>> Begin
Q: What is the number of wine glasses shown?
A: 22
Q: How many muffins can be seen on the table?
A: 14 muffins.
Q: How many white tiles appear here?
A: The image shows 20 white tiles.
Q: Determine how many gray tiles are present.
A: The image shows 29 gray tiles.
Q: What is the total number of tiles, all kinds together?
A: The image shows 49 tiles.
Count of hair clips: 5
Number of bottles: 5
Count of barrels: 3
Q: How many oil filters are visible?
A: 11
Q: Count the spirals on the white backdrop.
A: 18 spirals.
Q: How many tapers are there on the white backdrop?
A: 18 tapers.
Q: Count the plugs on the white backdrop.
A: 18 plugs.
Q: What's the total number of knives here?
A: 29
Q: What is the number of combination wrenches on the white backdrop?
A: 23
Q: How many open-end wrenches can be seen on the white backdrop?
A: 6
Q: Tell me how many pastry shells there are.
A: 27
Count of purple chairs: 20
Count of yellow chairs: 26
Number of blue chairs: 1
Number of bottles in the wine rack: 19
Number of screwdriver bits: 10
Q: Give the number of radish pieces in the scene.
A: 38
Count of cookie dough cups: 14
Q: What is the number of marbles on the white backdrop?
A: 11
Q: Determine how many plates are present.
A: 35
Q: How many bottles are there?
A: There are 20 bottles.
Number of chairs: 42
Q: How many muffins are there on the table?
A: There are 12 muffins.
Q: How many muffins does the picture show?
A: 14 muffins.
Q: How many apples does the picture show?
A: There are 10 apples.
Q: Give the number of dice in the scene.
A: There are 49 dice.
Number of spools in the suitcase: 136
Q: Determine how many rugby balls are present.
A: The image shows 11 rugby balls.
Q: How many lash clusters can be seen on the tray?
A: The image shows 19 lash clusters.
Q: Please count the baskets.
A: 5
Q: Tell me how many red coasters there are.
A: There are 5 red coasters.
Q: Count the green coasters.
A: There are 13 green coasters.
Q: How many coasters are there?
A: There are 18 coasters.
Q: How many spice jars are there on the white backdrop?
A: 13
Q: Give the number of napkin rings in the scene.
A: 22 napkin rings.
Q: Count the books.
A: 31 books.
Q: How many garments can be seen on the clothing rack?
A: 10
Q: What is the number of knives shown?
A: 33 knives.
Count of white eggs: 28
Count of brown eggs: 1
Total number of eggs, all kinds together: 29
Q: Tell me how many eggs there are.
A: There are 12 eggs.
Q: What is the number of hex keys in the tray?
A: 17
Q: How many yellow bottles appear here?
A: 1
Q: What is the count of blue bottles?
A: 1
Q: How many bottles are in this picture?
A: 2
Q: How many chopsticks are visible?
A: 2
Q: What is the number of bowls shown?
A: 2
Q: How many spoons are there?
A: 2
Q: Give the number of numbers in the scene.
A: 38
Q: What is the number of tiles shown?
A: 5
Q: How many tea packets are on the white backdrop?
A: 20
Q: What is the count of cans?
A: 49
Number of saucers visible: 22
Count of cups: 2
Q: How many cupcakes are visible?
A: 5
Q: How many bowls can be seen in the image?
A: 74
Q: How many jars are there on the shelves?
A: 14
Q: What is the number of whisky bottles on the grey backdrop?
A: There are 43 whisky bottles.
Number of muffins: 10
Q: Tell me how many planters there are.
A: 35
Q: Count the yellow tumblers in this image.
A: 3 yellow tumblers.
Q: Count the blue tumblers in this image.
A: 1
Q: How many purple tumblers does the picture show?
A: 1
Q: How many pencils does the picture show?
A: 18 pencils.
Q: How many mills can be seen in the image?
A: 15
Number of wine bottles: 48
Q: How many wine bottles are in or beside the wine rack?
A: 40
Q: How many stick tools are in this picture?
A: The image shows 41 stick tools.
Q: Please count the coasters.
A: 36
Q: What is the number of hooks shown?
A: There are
>> End
Copy every item above word for word, with nothing changed.

Q: What is the number of wine glasses shown?
A: 22
Q: How many muffins can be seen on the table?
A: 14 muffins.
Q: How many white tiles appear here?
A: The image shows 20 white tiles.
Q: Determine how many gray tiles are present.
A: The image shows 29 gray tiles.
Q: What is the total number of tiles, all kinds together?
A: The image shows 49 tiles.
Count of hair clips: 5
Number of bottles: 5
Count of barrels: 3
Q: How many oil filters are visible?
A: 11
Q: Count the spirals on the white backdrop.
A: 18 spirals.
Q: How many tapers are there on the white backdrop?
A: 18 tapers.
Q: Count the plugs on the white backdrop.
A: 18 plugs.
Q: What's the total number of knives here?
A: 29
Q: What is the number of combination wrenches on the white backdrop?
A: 23
Q: How many open-end wrenches can be seen on the white backdrop?
A: 6
Q: Tell me how many pastry shells there are.
A: 27
Count of purple chairs: 20
Count of yellow chairs: 26
Number of blue chairs: 1
Number of bottles in the wine rack: 19
Number of screwdriver bits: 10
Q: Give the number of radish pieces in the scene.
A: 38
Count of cookie dough cups: 14
Q: What is the number of marbles on the white backdrop?
A: 11
Q: Determine how many plates are present.
A: 35
Q: How many bottles are there?
A: There are 20 bottles.
Number of chairs: 42
Q: How many muffins are there on the table?
A: There are 12 muffins.
Q: How many muffins does the picture show?
A: 14 muffins.
Q: How many apples does the picture show?
A: There are 10 apples.
Q: Give the number of dice in the scene.
A: There are 49 dice.
Number of spools in the suitcase: 136
Q: Determine how many rugby balls are present.
A: The image shows 11 rugby balls.
Q: How many lash clusters can be seen on the tray?
A: The image shows 19 lash clusters.
Q: Please count the baskets.
A: 5
Q: Tell me how many red coasters there are.
A: There are 5 red coasters.
Q: Count the green coasters.
A: There are 13 green coasters.
Q: How many coasters are there?
A: There are 18 coasters.
Q: How many spice jars are there on the white backdrop?
A: 13
Q: Give the number of napkin rings in the scene.
A: 22 napkin rings.
Q: Count the books.
A: 31 books.
Q: How many garments can be seen on the clothing rack?
A: 10
Q: What is the number of knives shown?
A: 33 knives.
Count of white eggs: 28
Count of brown eggs: 1
Total number of eggs, all kinds together: 29
Q: Tell me how many eggs there are.
A: There are 12 eggs.
Q: What is the number of hex keys in the tray?
A: 17
Q: How many yellow bottles appear here?
A: 1
Q: What is the count of blue bottles?
A: 1
Q: How many bottles are in this picture?
A: 2
Q: How many chopsticks are visible?
A: 2
Q: What is the number of bowls shown?
A: 2
Q: How many spoons are there?
A: 2
Q: Give the number of numbers in the scene.
A: 38
Q: What is the number of tiles shown?
A: 5
Q: How many tea packets are on the white backdrop?
A: 20
Q: What is the count of cans?
A: 49
Number of saucers visible: 22
Count of cups: 2
Q: How many cupcakes are visible?
A: 5
Q: How many bowls can be seen in the image?
A: 74
Q: How many jars are there on the shelves?
A: 14
Q: What is the number of whisky bottles on the grey backdrop?
A: There are 43 whisky bottles.
Number of muffins: 10
Q: Tell me how many planters there are.
A: 35
Q: Count the yellow tumblers in this image.
A: 3 yellow tumblers.
Q: Count the blue tumblers in this image.
A: 1
Q: How many purple tumblers does the picture show?
A: 1
Q: How many pencils does the picture show?
A: 18 pencils.
Q: How many mills can be seen in the image?
A: 15
Number of wine bottles: 48
Q: How many wine bottles are in or beside the wine rack?
A: 40
Q: How many stick tools are in this picture?
A: The image shows 41 stick tools.
Q: Please count the coasters.
A: 36
Q: What is the number of hooks shown?
A: There are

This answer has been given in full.